"spirit" like template parser generator in 100 Lines of code (almost)
BCS
BCS at pathilink.com
Tue Dec 19 10:27:24 PST 2006
Don Clugston wrote:
> Another alternative workaround is this:
> -------
> template countTo(int a, A...)
> {
> static if (a==0) alias A countTo;
> else static if (a&1) alias countTo!(a-1, void, A) countTo;
> else alias countTo!(a/2, A, A) countTo;
> }
>
> foreach(j,_; countTo!(tempTuple.length)) {
> const i = tempTuple[j];
> }
> In fact, if you can calculate the value of 'i' based only on 'j', this
> can be a much more general solution, for example for your Bignum
> template. It is very quick, can cope with numbers as high as 20000 or
> so, and doesn't generate any runtime code (in fact, it can't, because
> there's nothing you can do with a tuple of 20000 voids, except count it).
> It works well for cases like:
>
> foreach(i,_; countTo!(s.length)) {
> static if (s[i]=='+') { ... }
> ...
> }
> allowing you to iterate over the contents of a string.
> There are some pretty cool things that work here -- you can add labels
> in one iteration, and generate goto statements (or asm jmp instructions)

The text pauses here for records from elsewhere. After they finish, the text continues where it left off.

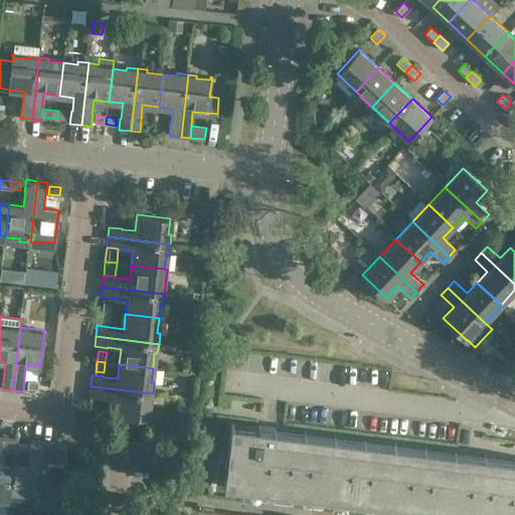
[(29,380),(28,388),(37,389),(38,381),(29,380)]
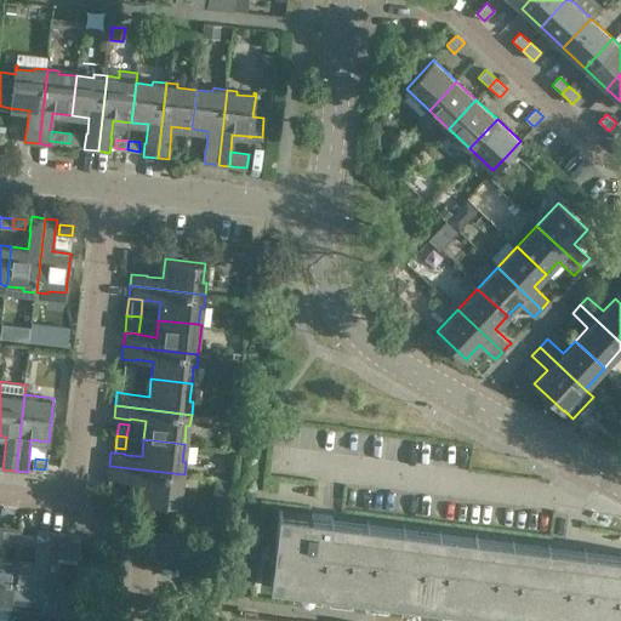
[(183,486),(184,474),(109,466),(108,478),(121,479),(140,480),(137,500),(177,505),(180,486),(183,486)]
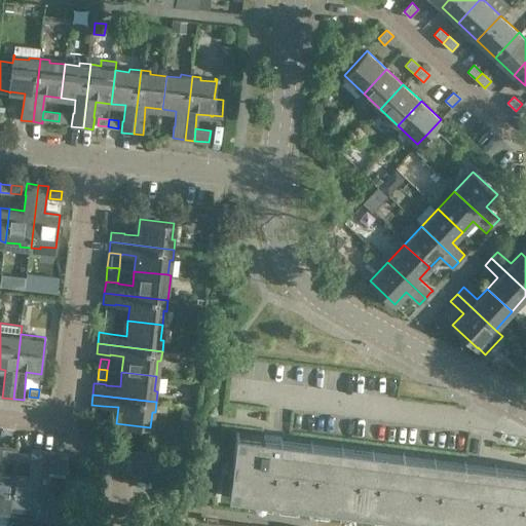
[(184,408),(182,419),(194,421),(196,410),(184,408)]
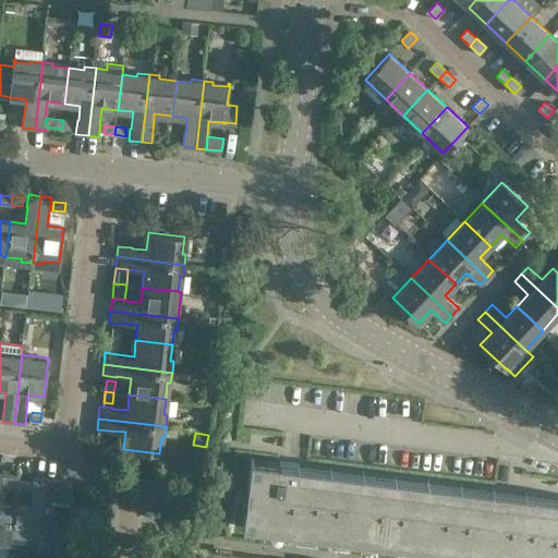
[(530,557),(557,557),(557,496),(299,464),(251,458),(246,489),(242,489),(240,508),(244,509),(242,523),(245,524),(245,522),(264,524),(289,528),(320,532),(518,556),(518,557),(521,557),(530,557)]
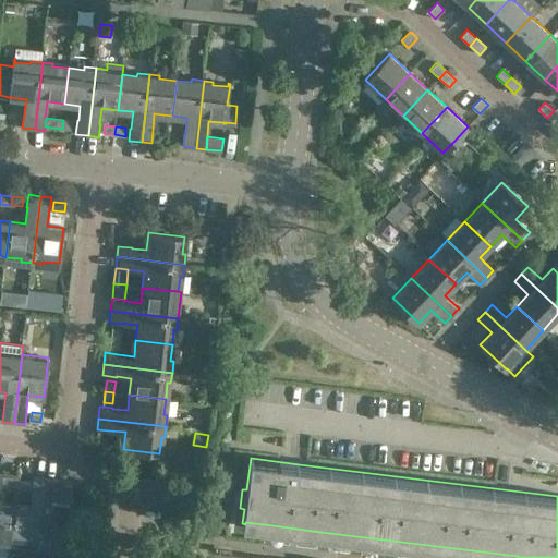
[(11,474),(0,472),(0,553),(10,555),(11,540),(12,540),(16,504),(0,501),(0,495),(1,487),(2,485),(10,486),(11,474)]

> in a different iteration. I don't know how that works, but it's awesome
> because it lets you turn a compile-time string into a run-time state
> machine...
That would be interesting to try. In fact the use of a "make dummy tuple
list" meta function was the next thing I planed to do for BigNum. (BTW,
my first hack at it soaked up my whole system with a~=5k)
OTOH that still doesn't solve the "instance for each" case. For that you
still need a local const. Anyway, neat stuff.